In Abobe Reader there is a tool bar at the top and one of the buttons is for Email. If you click on this is should bring you to your Default email client (i.e. Outlook or Thunderbird). On one of my PCs i can log on as my domain Administrator and this works fine. For this computer i use Outlook 2003 and Abobe Reader 2008. If i log out of my administrator and log in as one of my Users on the same computer it doesn't work, i get an error in Adobe Reader that say "an error has occurred while sending an this email". i gave this user all of the domain and local Admin privileges and that didn't change anything. I Googled the vague error and found nothing either. The PC is Windows XP and uses Firefox for the Internet.
I have spoken to a bunch of different professionals, and obviously my next step will be to call Adobe help desk for $300 an hour but i wanted to try here first because you guys tend to know more then adobe anyway!
Please help, SOOOO frustrating!!


----------



## cherry pie (Jun 4, 2007)

HarleyiteKaty,
I've looked into adobe reader (I also have 8) and I couldn't find the button you're talking about. Can you figure out what this tool bar is?
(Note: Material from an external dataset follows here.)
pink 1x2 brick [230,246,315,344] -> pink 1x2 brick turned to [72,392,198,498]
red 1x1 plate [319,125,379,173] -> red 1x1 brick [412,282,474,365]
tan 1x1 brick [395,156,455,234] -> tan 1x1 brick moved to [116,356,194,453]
There is an option under the (file) menu called (Attach to email...) which does what you mentioned. can you try this option under the users login and see if it generates the same error?


----------



## HarleyiteKaty (Nov 5, 2007)

i may have set it up so its a shortcut and its just not a shortcut one yours, but i did try manually going to menu and putting attach to email, and it does generate the same error


----------



## cherry pie (Jun 4, 2007)

I think this error may occur if the acrobat is not recognizing the default mail client (attempting to use a different mail client for example Windows Mail)

You can change this from the registry, but careful when you edit the registry so you don't mess up things with the system

in the registry go to HKEY_LOCAL_MACHINE\SOFTWARE\Clients\Mail double click the (default) value and make sure it displays the correct client (of MS outlook the value should be _Microsoft Outlook_)

And make sure the mail client is actually setup correctly and working for this user's profile

Hope this helps


----------



## HarleyiteKaty (Nov 5, 2007)

nope that didnt work. it was already to set to outlook and the mail client is set up correctly, she uses it on a daily basis


----------



## HarleyiteKaty (Nov 5, 2007)

bump


----------



## HarleyiteKaty (Nov 5, 2007)

bump


----------